Economic challenges in Australian food and grocery industry, AFGC reports
The Australian Food and Grocery Council (AFGC) has released its fourth annual economic snapshot State of the Industry 2012, which underlines the economic challenges facing the Australian food and grocery manufacturing sector.
The AFGC’s State of the Industry 2012 based on the most recent ABS data found that the total industry output contracted by 4.5 per cent in 2010-11 while total industry employment declined by 2.2 per cent or almost 7,000 people in the 2011-12 financial year.
The report showed the food industry was made up of 22,668 businesses in the 2011-12 (335 fewer than 2010-11), accounted for $49.2 billion of international trade (an increase of 4.3 per cent). The food, beverage and grocery sectors employed approximately 296,300 people, with a reported decrease of 2.2 per cent.
AFGC CEO Mr Gary Dawson said that that the food and grocery manufacturing sector’s contraction reflected the cumulative impact of both economy-wide and sector-specific factors.

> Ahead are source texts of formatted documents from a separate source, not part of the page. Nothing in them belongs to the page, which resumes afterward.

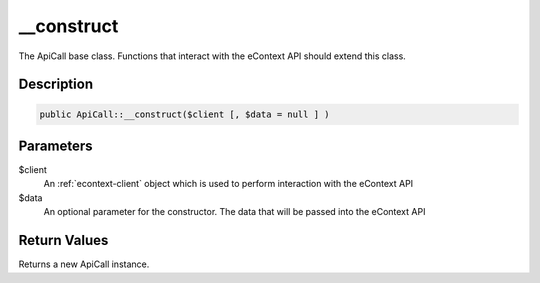 __construct
===========

The ApiCall base class.  Functions that interact with the eContext API should extend this class.

Description
^^^^^^^^^^^

.. code-block:: php

    public ApiCall::__construct($client [, $data = null ] )


Parameters
^^^^^^^^^^

$client
    An :ref:`econtext-client` object which is used to perform interaction with the eContext API

$data
    An optional parameter for the constructor.  The data that will be passed into the eContext API

Return Values
^^^^^^^^^^^^^

Returns a new ApiCall instance.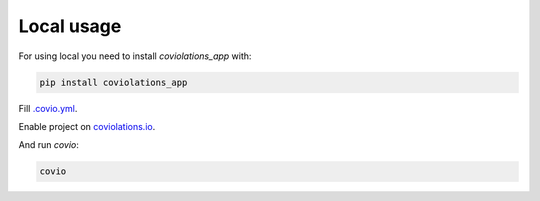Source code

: ***************
Local usage
***************

For using local you need to install `coviolations_app` with:

.. code-block:: bash

    pip install coviolations_app

Fill `.covio.yml <./covio_yml.html>`_.

Enable project on `coviolations.io <http://coviolations.io>`_.

And run `covio`:

.. code-block:: bash

    covio
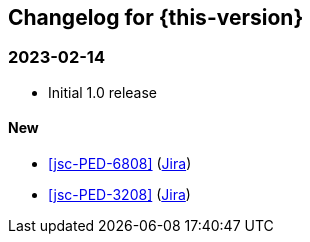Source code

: :jira-url: https://jira.suse.com/browse/
:bugzilla-url: https://bugzilla.suse.com/show_bug.cgi?id=
:github-url: https://github.com/SUSE/release-notes-alp/commit/

[#changelog]
== Changelog for {this-version}

[#release-2024-02-14]
=== 2023-02-14

* Initial 1.0 release

==== New

* <<jsc-PED-6808>> ({jira-url}PED-6808[Jira])
* <<jsc-PED-3208>> ({jira-url}PED-3208[Jira])


// [#release-YYYY-MM-DD]
// === YYYY-MM-DD

// ==== New
// ==== Updated
// ==== Removed
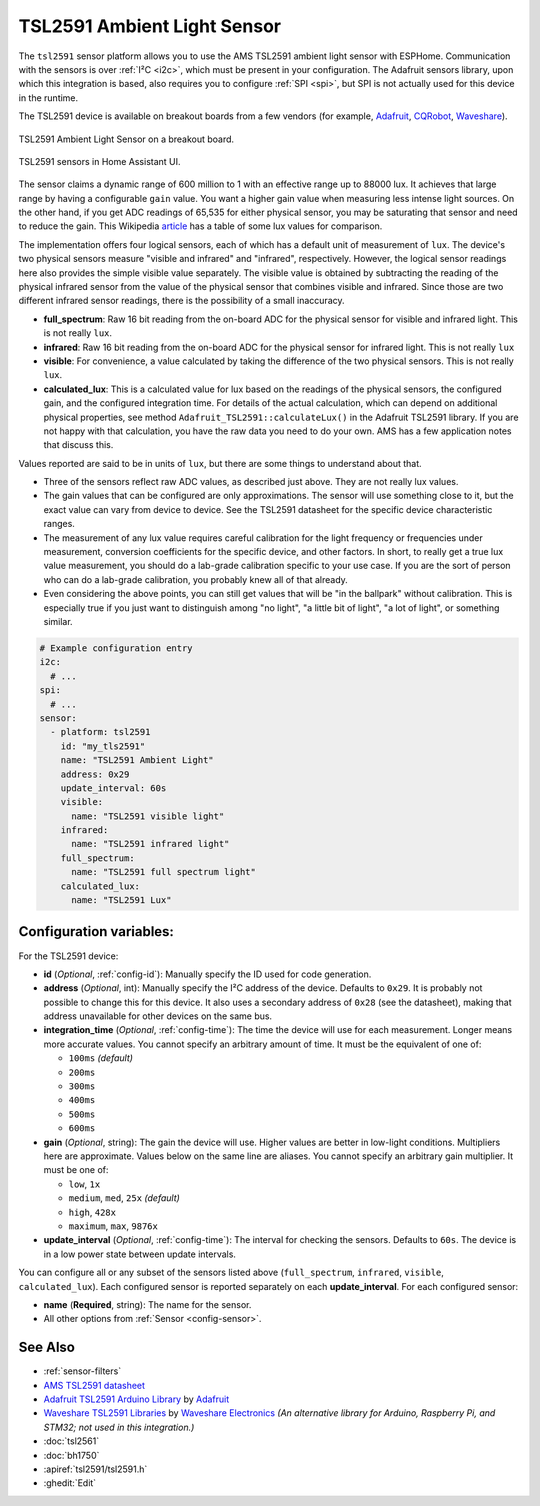 TSL2591 Ambient Light Sensor
============================

.. seo::
    :description: Instructions for setting up TSL2591 ambient light sensors in ESPHome.
    :image: tsl2591.jpg
    :keywords: TSL2591

The ``tsl2591`` sensor platform allows you to use the AMS TSL2591 ambient light sensor with ESPHome.
Communication with the sensors is over :ref:`I²C <i2c>`, which must be present in your configuration.
The Adafruit sensors library, upon which this integration is based, also requires you to
configure :ref:`SPI <spi>`, but SPI is not actually used for this device in the runtime.

The TSL2591 device is available on breakout boards from a few vendors
(for example, `Adafruit`_, `CQRobot`_, `Waveshare`_).

.. _Adafruit: http://www.adafruit.com/products/1980
.. _CQRobot: https://www.cqrobot.com/index.php?route=product/product&product_id=1112
.. _Waveshare: https://www.waveshare.net/shop/TSL25911-Light-Sensor.htm

.. figure:: images/tsl2591.jpg
    :align: center
    :width: 50.0%

    TSL2591 Ambient Light Sensor on a breakout board.

.. figure:: images/tsl2591-ui.jpg
    :align: center
    :width: 100.0%

    TSL2591 sensors in Home Assistant UI.

The sensor claims a dynamic range of 600 million to 1 with an effective range up to 88000 lux.
It achieves that large range by having a configurable ``gain`` value.
You want a higher gain value when measuring less intense light sources.
On the other hand, if you get ADC readings of 65,535 for either physical sensor,
you may be saturating that sensor and need to reduce the gain.
This Wikipedia `article <https://en.wikipedia.org/wiki/Lux>`__ has a table of some lux values for comparison.

The implementation offers four logical sensors, each of which has a default unit of measurement of ``lux``.
The device's two physical sensors measure "visible and infrared" and "infrared", respectively.
However, the logical sensor readings here also provides the simple visible value separately.
The visible value is obtained by subtracting the reading of the physical infrared sensor
from the value of the physical sensor that combines visible and infrared.
Since those are two different infrared sensor readings, there is the possibility of a small inaccuracy.

- **full_spectrum**: Raw 16 bit reading from the on-board ADC for the physical sensor for visible and infrared light.
  This is not really ``lux``.
- **infrared**: Raw 16 bit reading from the on-board ADC for the physical sensor for infrared light.
  This is not really ``lux``
- **visible**: For convenience, a value calculated by taking the difference of the two physical sensors.
  This is not really ``lux``.
- **calculated_lux**: This is a calculated value for lux based on the readings of the
  physical sensors, the configured gain, and the configured integration time.
  For details of the actual calculation, which can depend on additional physical properties,
  see method ``Adafruit_TSL2591::calculateLux()`` in the Adafruit TSL2591 library.
  If you are not happy with that calculation, you have the raw data you need to do your own.
  AMS has a few application notes that discuss this.

Values reported are said to be in units of ``lux``, but there are some things to understand about that.

- Three of the sensors reflect raw ADC values, as described just above. They are not really lux values.
- The gain values that can be configured are only approximations.
  The sensor will use something close to it, but the exact value can vary from device to device.
  See the TSL2591 datasheet for the specific device characteristic ranges.
- The measurement of any lux value requires careful calibration for the light frequency
  or frequencies under measurement, conversion coefficients for the specific device, and other factors.
  In short, to really get a true lux value measurement, you should do a lab-grade calibration specific to your use case.
  If you are the sort of person who can do a lab-grade calibration, you probably knew all of that already.
- Even considering the above points, you can still get values that will be "in the ballpark" without calibration.
  This is especially true if you just want to distinguish among "no light", "a little bit of light",
  "a lot of light", or something similar.

.. code-block:: yaml

    # Example configuration entry
    i2c:
      # ...
    spi:
      # ...
    sensor:
      - platform: tsl2591
        id: "my_tls2591"
        name: "TSL2591 Ambient Light"
        address: 0x29
        update_interval: 60s
        visible:
          name: "TSL2591 visible light"
        infrared:
          name: "TSL2591 infrared light"
        full_spectrum:
          name: "TSL2591 full spectrum light"
        calculated_lux:
          name: "TSL2591 Lux"

Configuration variables:
------------------------
For the TSL2591 device:

- **id** (*Optional*, :ref:`config-id`): Manually specify the ID used for code generation.
- **address** (*Optional*, int): Manually specify the I²C address of the device.
  Defaults to ``0x29``.
  It is probably not possible to change this for this device.
  It also uses a secondary address of ``0x28`` (see the datasheet), making that address unavailable for other devices on the same bus.
- **integration_time** (*Optional*, :ref:`config-time`):
  The time the device will use for each measurement. Longer means more accurate values.
  You cannot specify an arbitrary amount of time. It must be the equivalent of one of:

  - ``100ms``   *(default)*
  - ``200ms``
  - ``300ms``
  - ``400ms``
  - ``500ms``
  - ``600ms``

- **gain** (*Optional*, string): The gain the device will use. Higher values are better in low-light conditions.
  Multipliers here are approximate. Values below on the same line are aliases.
  You cannot specify an arbitrary gain multiplier. It must be one of:

  - ``low``, ``1x``
  - ``medium``, ``med``, ``25x``   *(default)*
  - ``high``, ``428x``
  - ``maximum``, ``max``, ``9876x``

- **update_interval** (*Optional*, :ref:`config-time`): The interval for checking the sensors.
  Defaults to ``60s``.
  The device is in a low power state between update intervals.

You can configure all or any subset of the sensors listed above (``full_spectrum``, ``infrared``, ``visible``, ``calculated_lux``).
Each configured sensor is reported separately on each **update_interval**.
For each configured sensor:

- **name** (**Required**, string): The name for the sensor.
- All other options from :ref:`Sensor <config-sensor>`.

  
See Also
--------

- :ref:`sensor-filters`
- `AMS TSL2591 datasheet <https://ams.com/documents/20143/36005/TSL2591_DS000338_6-00.pdf>`__
- `Adafruit TSL2591 Arduino Library <https://github.com/adafruit/Adafruit_TSL2591_Library>`__ by `Adafruit <https://adafruit.com/>`__
- `Waveshare TSL2591 Libraries <https://github.com/waveshare/TSL2591X-Light-Sensor>`__ by `Waveshare Electronics <https://www.waveshare.net/>`__ *(An alternative library for Arduino, Raspberry Pi, and STM32; not used in this integration.)*
- :doc:`tsl2561`
- :doc:`bh1750`
- :apiref:`tsl2591/tsl2591.h`
- :ghedit:`Edit`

“The findings of State of the Industry 2012 serve as a warning to policy makers at all levels of government that the Australian food and grocery manufacturing sector – Australia’s largest manufacturing sector – is facing an environment where input costs are rising on everything from commodities to labour to energy, and retail price deflation continues to cut margins, placing the sector under increasing pressure,” Mr Dawson said.
“It is imperative that regulatory reform in this sector be re-energised and deliver real results that improve the competitiveness and sustainability of the food and grocery manufacturing industry.”
According to the AFGC report, priorities for regulatory reform in the food processing and manufacturing sector should include:
– A recommitment to harmonisation of food standards across all Australian states and territories and New Zealand;
– An urgent review of the mandatory reporting system introduced in 2010, which has added significant costs to industry with little or no improvement in food safety;
– Clarification that standards and labeling relating to food composition and safety are administered by Food Standards Australia New Zealand and all other consumer related labeling requirements should be in consumer law;
– A requirement that any food regulation aimed at achieving preventive health outcomes be subject to a rigorous cost benefit analysis and be evidence based;
– Streamlining and removal of duplication in energy efficiency and water usage reporting requirements; and
– Clarification that food regulation is an inefficient and inappropriate mechanism for addressing lifestyle associated risk-factors for non-communicable diseases.